17 JULY 1880, Page 3

Mr. Dillwyn has carried through the House of Commons his

very useful Wild Birds' Protection Law Amendment Bill, which repeals and incorporates in itself the previous Seabirds and Wild Birds Acts, and extends protection during the breeding- time to all wild birds, so that birdcatchers can no longer de- populate the rural districts of nightingales, under the plea that they are " only" catching chaffinches,—which chaffinches, by the way, they often brutally blind, in order to render their song the livelier. The measure is none the worse that it leaves owners and occupiers to kill the birds on their own land, if they will. The truth is that the former enactments never could be enforced as against owners and occupiers, and it was idle to attempt, with such machinery as the law has at its disposal, to control their action, however foolish, in matters which they thought of vital importance to their own interests.
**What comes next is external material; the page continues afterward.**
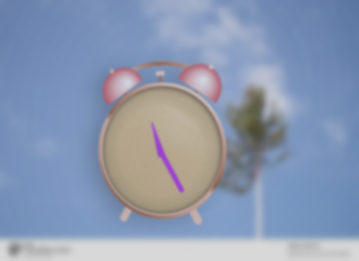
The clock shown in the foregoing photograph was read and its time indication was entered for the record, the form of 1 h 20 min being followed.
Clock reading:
11 h 25 min
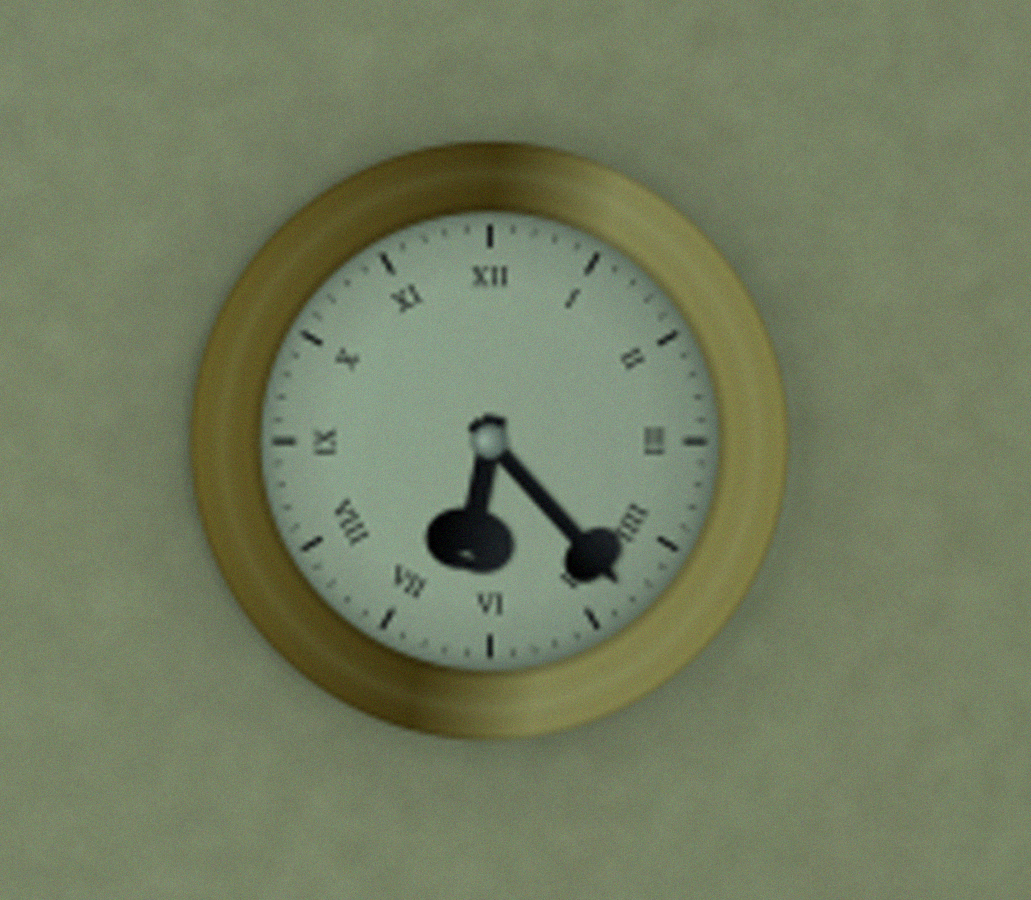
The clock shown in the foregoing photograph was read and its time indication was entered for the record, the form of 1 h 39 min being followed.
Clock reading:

But the present Bill, by including all birds within its scope,--and we trust the House of Lords will strike out the discretion accorded to the Home Secretary to exempt some birds altogether from its operation, for such exemptions would really deprive the Bill of all efficacy, —will prevent birdcatchers from rooting out, as they have recently done, some of our prettiest wild birds almost completely from the metropolitan counties, and so depriving the country of some of its best and most innocent pleasures.